Source information: Begin

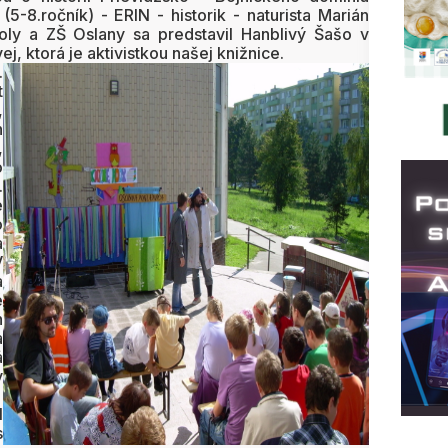
5-8.ročník) - ERIN - historik - naturista Marián
oly a ZŠ Oslany sa predstavil Hanblivý Šašo v
j, ktorá je aktivistkou
našej knižnice.
.
t
,
h
,
o
.
e
o
a
V
a
é
h
a
á
v
l
s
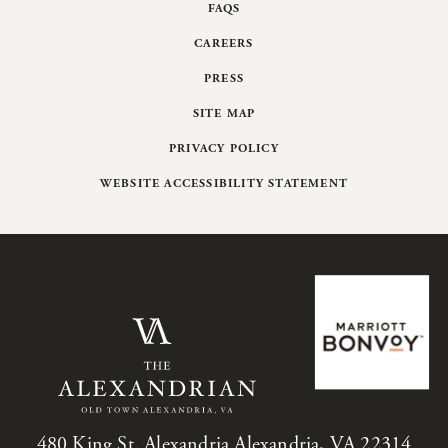
FAQS
CAREERS
PRESS
SITE MAP
PRIVACY POLICY
WEBSITE ACCESSIBILITY STATEMENT
480 King St. Alexandria Alexandria, VA 22314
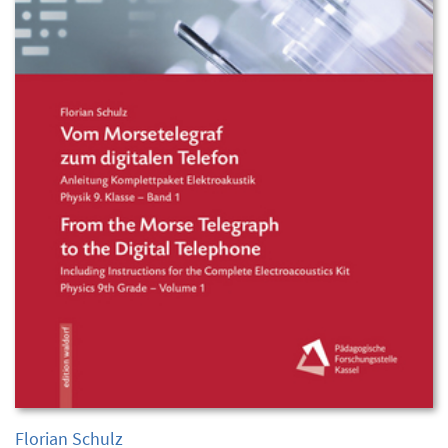
Florian Schulz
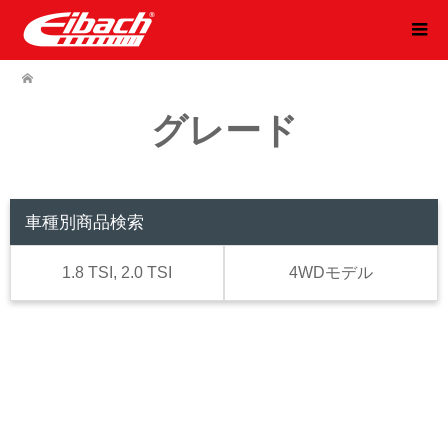
グレード
車種別商品検索
1.8 TSI, 2.0 TSI
4WDモデル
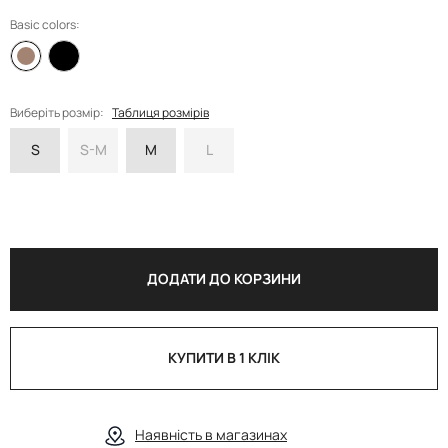
Basic colors:
Виберіть розмір:
Таблиця розмірів
S
S-M
M
L
ДОДАТИ ДО КОРЗИНИ
КУПИТИ В 1 КЛІК
Наявність в магазинах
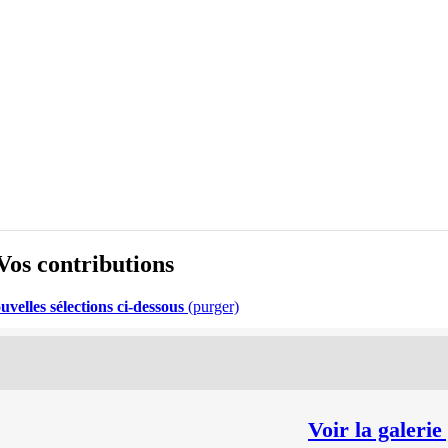
Vos contributions
uvelles sélections ci-dessous
(purger)
Voir la galeri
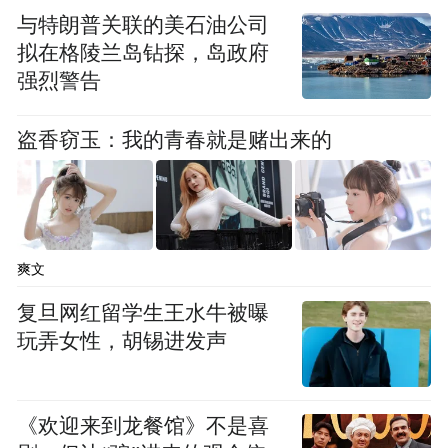
与特朗普关联的美石油公司
等，揭示了丰富多样的饮食结构。“出土的银
拟在格陵兰岛钻探，岛政府
杏、荔枝、桃子、杨梅、李子等果核，提示
强烈警告
着这艘船可能是夏秋之际遭遇战乱，船员来
不及售出船上香料，便匆匆弃船逃生。”在林
盗香窃玉：我的青春就是赌出来的
瀚看来，这些具有明显季节特征的果核，也
为考古断代提供了重要参考。
船上还发现了20枚象棋子，南宋时期象棋在
爽文
民间广泛流行。棋子大小不一，做工简朴，
复旦网红留学生王水牛被曝
显然并非市场上购买的成品。据考古学家推
玩弄女性，胡锡进发声
测，它们是船员在长途航行中为排遣寂寞，
用木片锯制、手写而成。
《欢迎来到龙餐馆》不是喜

Source information: End

_Action item:_ Turn the text read from all the items above into a JSON list of strings, one string per line, with blank lines left out. Leave the pictures out of your answer.

_Reply to the task:_
[
  "5-8.ročník) - ERIN - historik - naturista Marián",
  "oly a ZŠ Oslany sa predstavil Hanblivý Šašo v",
  "j, ktorá je aktivistkou",
  "našej knižnice.",
  ".",
  "t",
  ",",
  "h",
  ",",
  "o",
  ".",
  "e",
  "o",
  "a",
  "V",
  "a",
  "é",
  "h",
  "a",
  "á",
  "v",
  "l",
  "s",
  "FAQS",
  "CAREERS",
  "PRESS",
  "SITE MAP",
  "PRIVACY POLICY",
  "WEBSITE ACCESSIBILITY STATEMENT",
  "480 King St. Alexandria Alexandria, VA 22314",
  "Florian Schulz",
  "グレード",
  "車種別商品検索",
  "1.8 TSI, 2.0 TSI",
  "4WDモデル",
  "Basic colors:",
  "Виберіть розмір:",
  "Таблиця розмірів",
  "S",
  "S-M",
  "M",
  "L",
  "ДОДАТИ ДО КОРЗИНИ",
  "КУПИТИ В 1 КЛІК",
  "Наявність в магазинах",
  "Vos contributions",
  "uvelles sélections ci-dessous",
  "(purger)",
  "Voir la galeri",
  "与特朗普关联的美石油公司",
  "等，揭示了丰富多样的饮食结构。“出土的银",
  "拟在格陵兰岛钻探，岛政府",
  "杏、荔枝、桃子、杨梅、李子等果核，提示",
  "强烈警告",
  "着这艘船可能是夏秋之际遭遇战乱，船员来",
  "不及售出船上香料，便匆匆弃船逃生。”在林",
  "盗香窃玉：我的青春就是赌出来的",
  "瀚看来，这些具有明显季节特征的果核，也",
  "为考古断代提供了重要参考。",
  "船上还发现了20枚象棋子，南宋时期象棋在",
  "爽文",
  "民间广泛流行。棋子大小不一，做工简朴，",
  "复旦网红留学生王水牛被曝",
  "显然并非市场上购买的成品。据考古学家推",
  "玩弄女性，胡锡进发声",
  "测，它们是船员在长途航行中为排遣寂寞，",
  "用木片锯制、手写而成。",
  "《欢迎来到龙餐馆》不是喜"
]